Look at two states leading the charge. California has already passed a single-payer healthcare bill that would replace health insurance companies with state-funded health coverage, for example. This law has a $400 billion price tag, which is an astronomical number when one considers that the entire state budget is $125 billion. This proposal would require huge tax increases and possible cuts to school, environmental and public safety programs. Furthermore, analysts project total healthcare costs would increase by an estimated $50 billion to $100 billion a year, but most of the cost would be offset by existing state, federal, and private spending on health coverage.
In New York, single-payer has passed the Democratic-controlled Assembly for the third year in a row and is within one vote of getting through the narrowly-controlled Republican State Senate and to the Governor’s office for signature.

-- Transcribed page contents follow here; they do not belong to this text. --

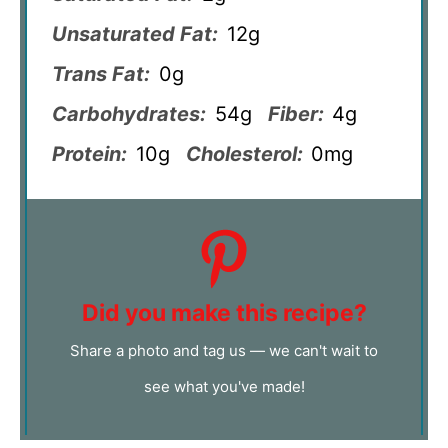
Unsaturated Fat:
12g
Trans Fat:
0g
Carbohydrates:
54g
Fiber:
4g
Protein:
10g
Cholesterol:
0mg
Did you make this recipe?
Share a photo and tag us — we can't wait to
see what you've made!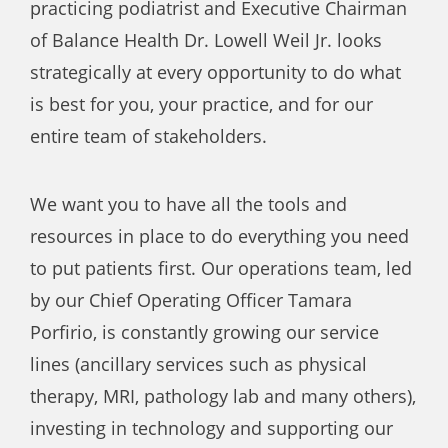
practicing podiatrist and Executive Chairman
of Balance Health Dr. Lowell Weil Jr. looks
strategically at every opportunity to do what
is best for you, your practice, and for our
entire team of stakeholders.
We want you to have all the tools and
resources in place to do everything you need
to put patients first. Our operations team, led
by our Chief Operating Officer Tamara
Porfirio, is constantly growing our service
lines (ancillary services such as physical
therapy, MRI, pathology lab and many others),
investing in technology and supporting our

Assembly Health Chairman Richard Gottfried, representing the 75thAssembly District in Manhattan, has been championing the issue based upon a poorly written, poorly researched 2015 analysis from a University of Mass. Amherst economist.
Also see: "Has the single-payer era arrived?"
Under the law, all private insurance would be banned and Medicare and Medicaid would be absorbed. There would be no copays or deductibles, and New Yorkers would be free to see any doctor or hospital and get any medication that was prescribed. It is easy to see why this would be appealing, but I’m not sure that any fiscally responsible person with a vote would possibly find this wonderland at all feasible.
Based upon these assumptions, the study indicated that New York taxes would double. If the law managed to pass, the anti-tax protestors would have a field day. While it is unlikely to pass the New York Senate, the signs are still not good that this is a well-thought-out solution. Since New York State has no automatic financial scoring like the Federal Congressional Budget Office, opponents will need to fund a more unbiased study.
Voters are passionate about the broken healthcare system and unless influencers like Assemblyman Gottfried are convinced that the so-called “experts” are moving forward with real solutions, propositions like these will inch closer to reality. I remain hopeful that despite Trump’s Russia complications, the federal government can pass incremental legislation to placate those fearful of the uncertainty ahead.